The study underscores a common clinical misconception: difficulty understanding speech in noisy settings does not necessarily indicate peripheral hearing loss. Instead, suprathreshold central processes and general cognitive ability can determine how well someone copes with background noise.
Implications for education, clinical practice, and assistive technology
The findings have practical implications for clinicians, educators, and audiologists. For neurodivergent individuals and others whose cognitive test scores are lower than average, targeted environmental or technological adjustments could improve communication outcomes. Examples include seating arrangements such as placing a student in the front row, optimizing classroom acoustics, using remote microphone systems or other assistive-listening devices, and reducing background noise where feasible.
Clinicians should consider including measures of speech-in-noise perception and cognitive screening as part of comprehensive assessments when patients report real-world listening difficulties. Audiological evaluation that focuses exclusively on pure-tone thresholds risks missing central auditory or cognitive contributors to communication challenges.

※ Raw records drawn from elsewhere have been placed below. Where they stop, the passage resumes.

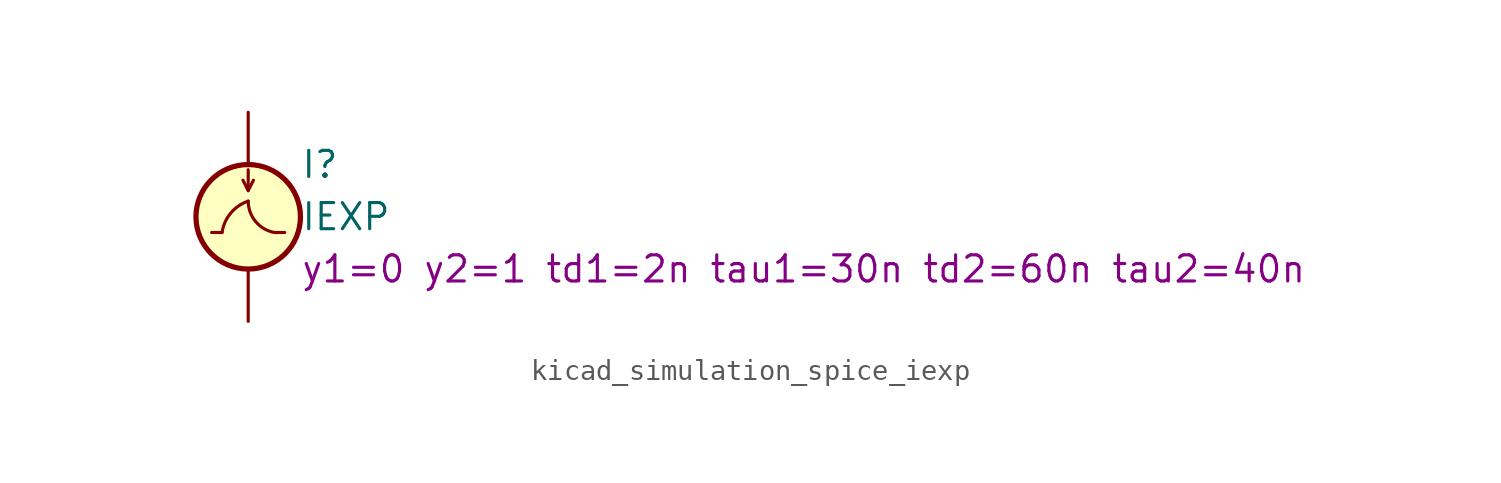
<source format=kicad_sym>
(kicad_symbol_lib
  (version 20220914)
  (generator kicad_symbol_editor)
  (symbol "kicad_simulation_spice_iexp"
    (pin_numbers hide)
    (pin_names
      (offset 0.025))
    (property "Reference" "I"
      (at 2.54 2.54 0)
      (effects (font (size 1.27 1.27)) (justify left)))
    (property "Value" "IEXP"
      (at 2.54 0 0)
      (effects (font (size 1.27 1.27)) (justify left)))
    (property "Sim.Params" "y1=0 y2=1 td1=2n tau1=30n td2=60n tau2=40n"
      (at 2.54 -2.54 0)
      (effects (font (size 1.27 1.27)) (justify left)))
    (symbol "kicad_simulation_spice_iexp_0_0"
      (polyline (pts (xy -1.27 -0.762) (xy -1.778 -0.762)) (stroke (width 0) (type default)) (fill (type none)))
      (polyline (pts (xy 1.27 -0.762) (xy 1.778 -0.762)) (stroke (width 0) (type default)) (fill (type none)))
      (arc (start 0 0.762) (mid -0.851 0.1794) (end -1.27 -0.762) (stroke (width 0) (type default)) (fill (type none)))
      (arc (start 0 0.762) (mid 0.3591 -0.2299) (end 1.27 -0.762) (stroke (width 0) (type default)) (fill (type none))))
    (symbol "kicad_simulation_spice_iexp_0_1"
      (polyline (pts (xy 0 1.27) (xy 0 2.286)) (stroke (width 0) (type default)) (fill (type none)))
      (polyline (pts (xy -0.254 1.778) (xy 0 1.27) (xy 0.254 1.778)) (stroke (width 0) (type default)) (fill (type none)))
      (circle (center 0 0) (radius 2.54) (stroke (width 0.254) (type default)) (fill (type background))))
    (symbol "kicad_simulation_spice_iexp_1_1"
      (pin passive line (at 0 5.08 270) (length 2.54) (name "~" (effects (font (size 1.27 1.27)))) (number "1" (effects (font (size 1.27 1.27)))))
      (pin passive line (at 0 -5.08 90) (length 2.54) (name "~" (effects (font (size 1.27 1.27)))) (number "2" (effects (font (size 1.27 1.27))))))))
</source>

For hearing technology development, the results suggest that devices and algorithms designed to support selective attention and reduce cognitive load could be particularly valuable. Signal processing that enhances target voice features or improves spatial separation between speakers may complement cognitive strategies, and training programs that strengthen auditory attention and working memory could also help.

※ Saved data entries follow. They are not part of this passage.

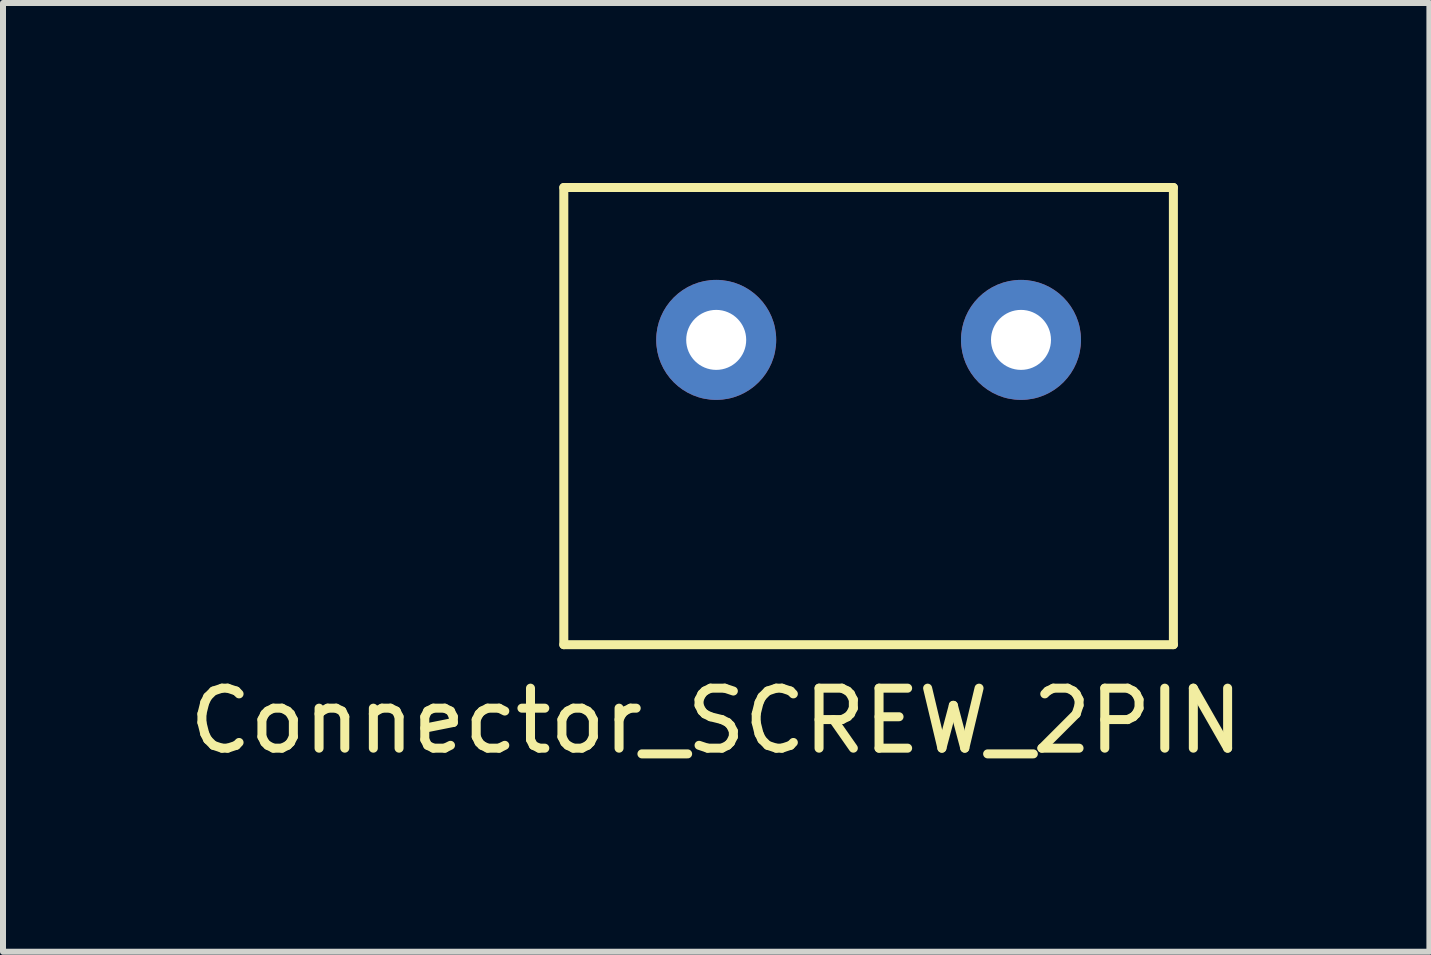
<source format=kicad_pcb>
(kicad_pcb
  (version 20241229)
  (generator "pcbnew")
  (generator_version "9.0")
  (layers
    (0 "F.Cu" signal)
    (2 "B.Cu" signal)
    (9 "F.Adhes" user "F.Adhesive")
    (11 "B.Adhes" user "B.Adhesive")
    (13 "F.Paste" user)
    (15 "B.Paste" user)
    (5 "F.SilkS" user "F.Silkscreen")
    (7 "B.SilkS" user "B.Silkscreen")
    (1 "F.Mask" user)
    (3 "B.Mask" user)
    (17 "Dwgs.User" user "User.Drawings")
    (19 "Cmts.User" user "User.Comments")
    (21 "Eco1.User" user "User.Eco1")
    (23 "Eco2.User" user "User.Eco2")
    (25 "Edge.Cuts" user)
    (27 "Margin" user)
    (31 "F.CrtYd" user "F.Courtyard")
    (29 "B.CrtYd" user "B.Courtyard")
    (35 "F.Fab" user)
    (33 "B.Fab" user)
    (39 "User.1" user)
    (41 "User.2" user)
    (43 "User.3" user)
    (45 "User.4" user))
  (footprint "Connector_SCREW_2PIN"
    (layer "F.Cu")
    (at 13.967 2.615)
    (property "Reference" "Connector_SCREW_2PIN" (at -5.08 6.35 0) (layer "F.SilkS") (effects (font (size 1 1) (thickness 0.15))))
    (attr through_hole)
    (fp_line (start -7.62 -2.54) (end -7.62 5.08) (stroke (width 0.15) (type solid)) (layer "F.SilkS"))
    (fp_line (start -7.62 5.08) (end 2.54 5.08) (stroke (width 0.15) (type solid)) (layer "F.SilkS"))
    (fp_line (start 2.54 -2.54) (end -7.62 -2.54) (stroke (width 0.15) (type solid)) (layer "F.SilkS"))
    (fp_line (start 2.54 -2.54) (end 2.54 5.08) (stroke (width 0.15) (type solid)) (layer "F.SilkS"))
    (pad "1" thru_hole circle (at 0 0) (size 2 2) (drill 1) (layers "*.Cu" "*.Mask"))
    (pad "2" thru_hole circle (at -5.08 0) (size 2 2) (drill 1) (layers "*.Cu" "*.Mask")))
  (gr_rect
    (start -3 -3)
    (end 20.774 12.813)
    (stroke (width 0.1) (type default))
    (fill no)
    (layer "Edge.Cuts")))
</source>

Limitations and directions for future research
The study sample was modest in size, under 50 participants, which the authors acknowledge limits the generalizability of the results. Lau and colleagues recommend larger, longitudinal studies to confirm and extend the findings, and to disentangle which specific cognitive domains most strongly predict multitalker performance.
Future research could also examine neurophysiological correlates of speech-in-noise ability, using measures such as neural tracking of attended speech, event-related potentials, or functional connectivity to map how central auditory processing and executive control networks interact during multitalker listening. Such multimodal investigations would help translate behavioral correlations into mechanistic models useful for diagnostics and interventions.
Expert Insight
Dr. Maria Chen, cognitive neuroscientist and science communicator, commented on the study relevance: The work highlights that listening is an active cognitive act. Understanding speech in noise requires rapid allocation of attention and memory resources. For clinicians and educators, the take-home is clear: if someone struggles in a noisy room, check their cognitive workload and environment before assuming a peripheral hearing problem.
Dr. Chen added that combining behavioral assessments with classroom accommodations and targeted auditory training could substantially improve day-to-day communication for many people, particularly those with neurodevelopmental differences.
Conclusion
This study from the University of Washington adds important evidence that cognitive ability is a major determinant of how well people with normal audiograms understand speech in noisy, multitalker settings. While pure-tone hearing tests remain essential, they do not capture the full picture of everyday listening. Clinicians, educators, and device developers should account for cognitive factors when assessing difficulties in real-world acoustic environments and when designing interventions to support effective communication.